If you've ever taken a single course on programming language development, or any computer science courses related to programming languages really, this will absolutely look like climbing a tree ass first.  Yet, I have practical reasons to believe it will work, and can/may/should lead to a programming language that is better suited to our current event-oriented needs on resource-constrained systems than what we have now.

(As to those practical reasons: I've mentioned that I've occasionally dabbled in optimizing work flows by spending significant time and effort beforehand to observe and analyse how humans perform the related tasks.  This itself is a very well documented (including scientific papers, as well as practical approaches done in high-production development/factory environments) problem solving approach.  My practical reasons are thus based on treating programming as a problem solving workflow.  This has worked extremely well for myself (in software development in about a dozen programming languages), so I have practical reasons to expect that this approach, even if considered "weird" or "inappropriate" by true CS folks, will yield very useful results.)

[DiTBho]

I do prefer free toolchains and relatively affordable development boards –– seeing as I can nowadays get very powerful Linux SBCs for ~ 40-60 € (Amlogic, Samsung, Rockchip SoC chips and chipsets having very good vanilla Linux kernel support, so one is not dependent on vendor forks) –– as a hobbyist myself.

Opensource is limited, and for example, you cannot have the same Ada experience with Gnat that you can have with GreenHills AdaMulti.

Here you need a serious job, AdaMULTI is a complete integrated development environment with serious ICE support for embedded applications using Ada and C with serious support. Just the ICE's header costs 3000 euro, the full package costs 50000 euro.

What do you have with Opensource?
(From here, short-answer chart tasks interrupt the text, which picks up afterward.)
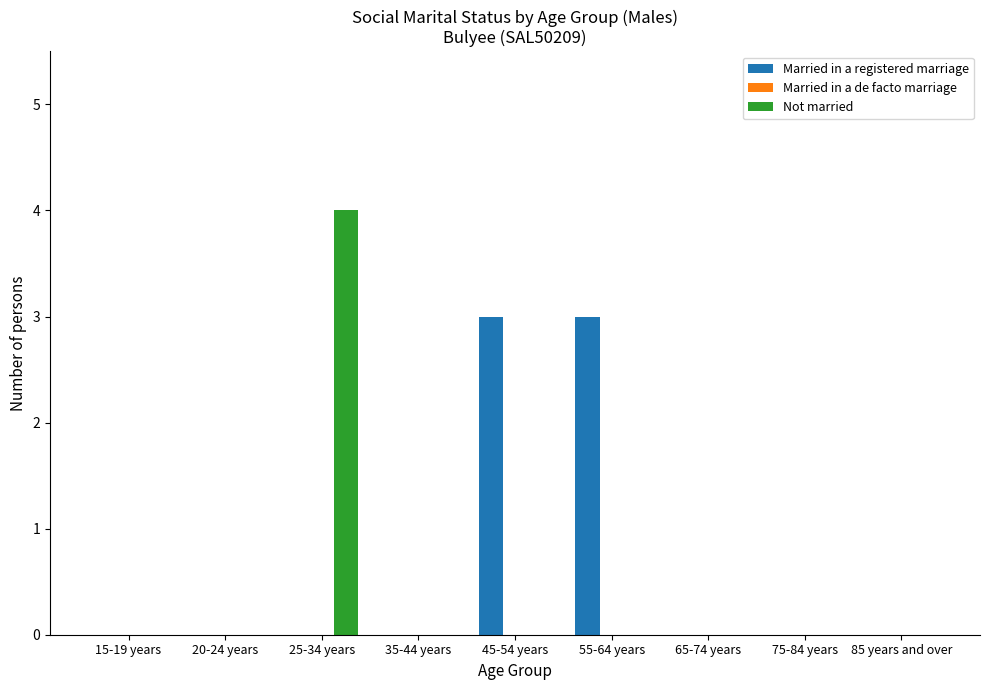

Which series has the largest total across all categories?

Married in a registered marriage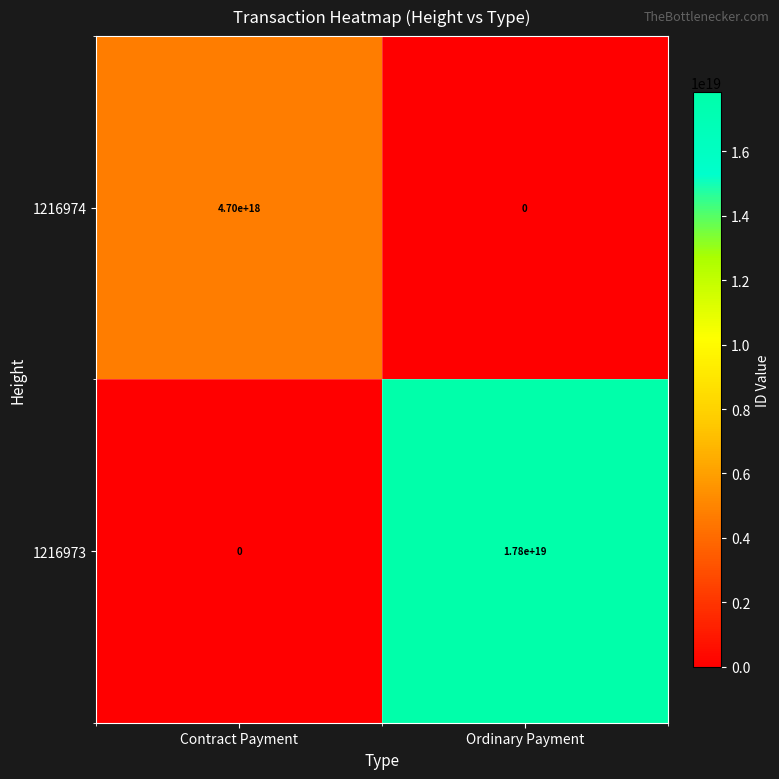

Count the number of data series in this chart.

2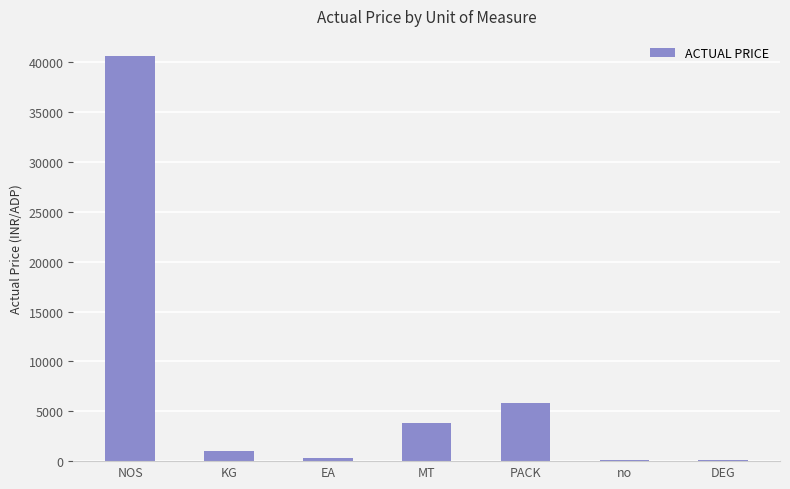

Which label corresponds to the largest value in the chart?

NOS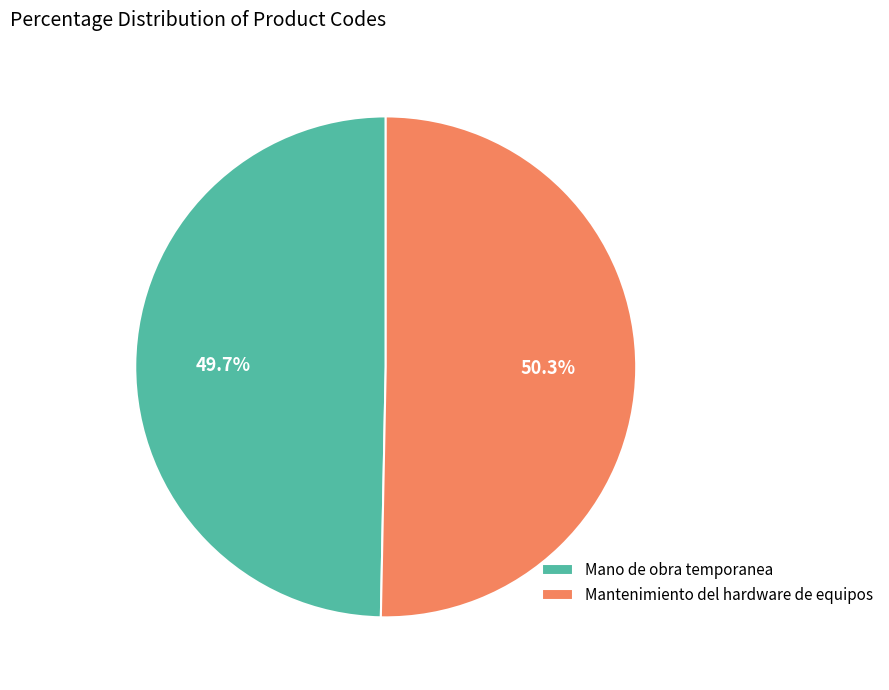

Which slice represents more than half of the pie?

Mantenimiento del hardware de equipos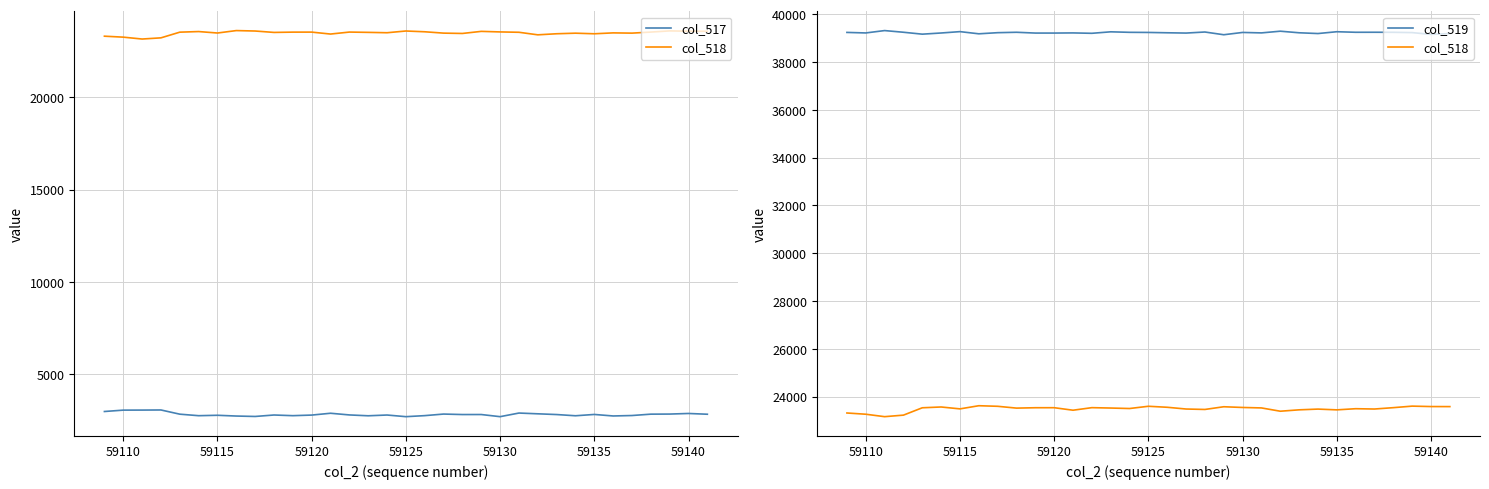

At how many categories does at least one series exceed 21046?

33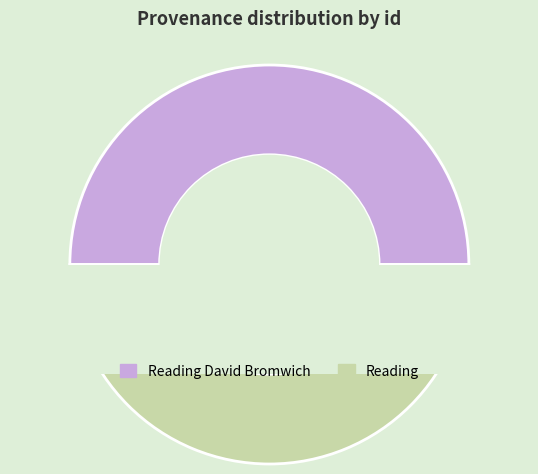

To the nearest percent, what portion does Reading David Bromwich represent?

50%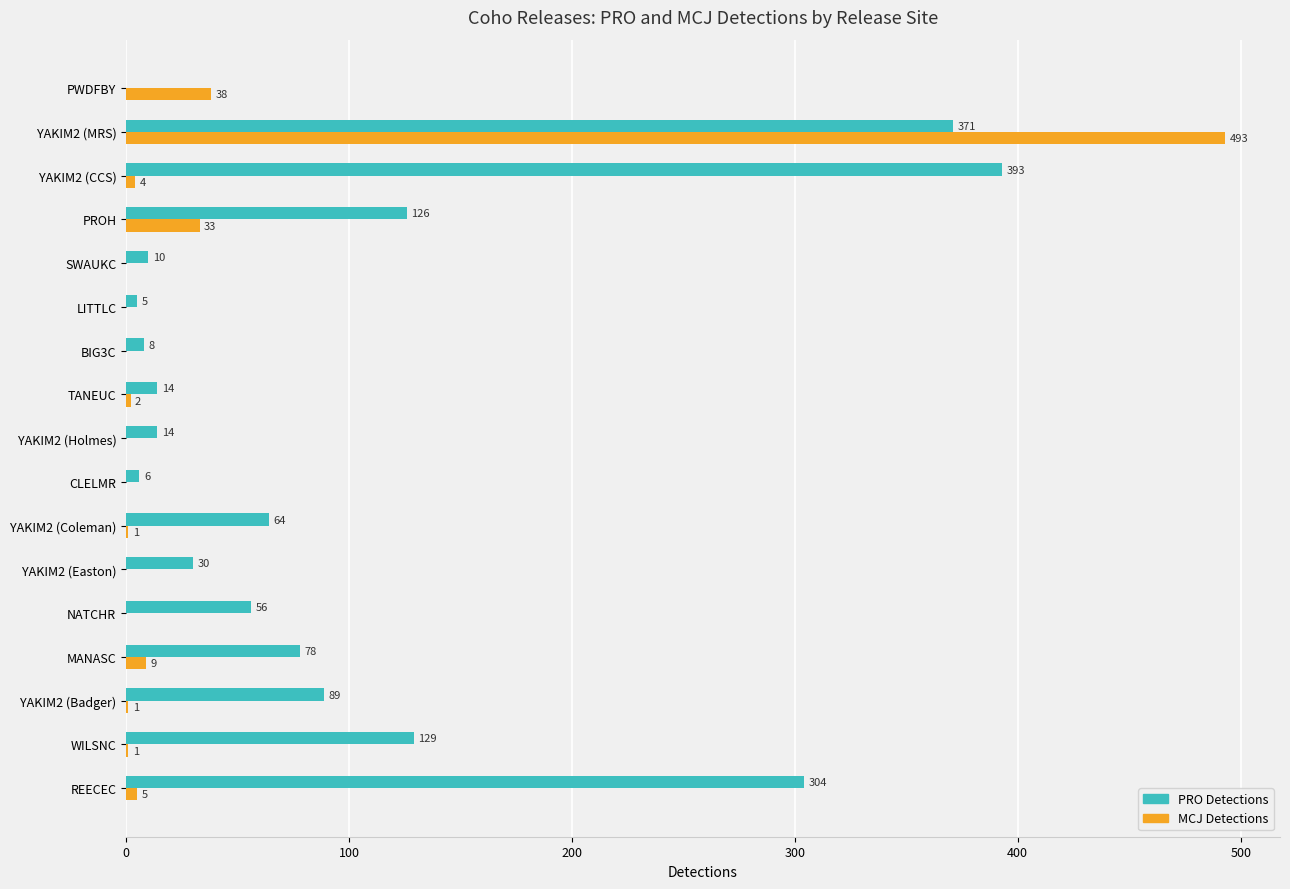

What value does the MCJ Detections series have at YAKIM2 (MRS)?

493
Poor man debugger? gdb-stub? umm?
Our my-c-ICE technology is not as great as GreenHills's but it's several light years ahead gdb!

And note: once again, it's not OpenSource!
 
So, my opinion here is clear: you need to find a job in avionics to enjoy the full C+Ada experience.

The same applies with Linux SBC ... they are all the same, over and over, all the same story. Linux bugs, Userland bugs ... nothing of nothing different from the same boring daily experience, just new toys.

The M683xx and MPC840 are great piece of hardware like never seen, and - once again - opensource has ZERO support for their hardware design, whereas the industry has some great stuff.

MPC840 is used in AFDX switches, used from from avionics to naval to high speed railways
M683xx is used by Ford Racing for internal combustion engine

Now, I'd love to find a job which exposes me to the Dyson Digital Motor technology.
I know, their electric car is an epic business failure, but their technology, even at the software side, is great!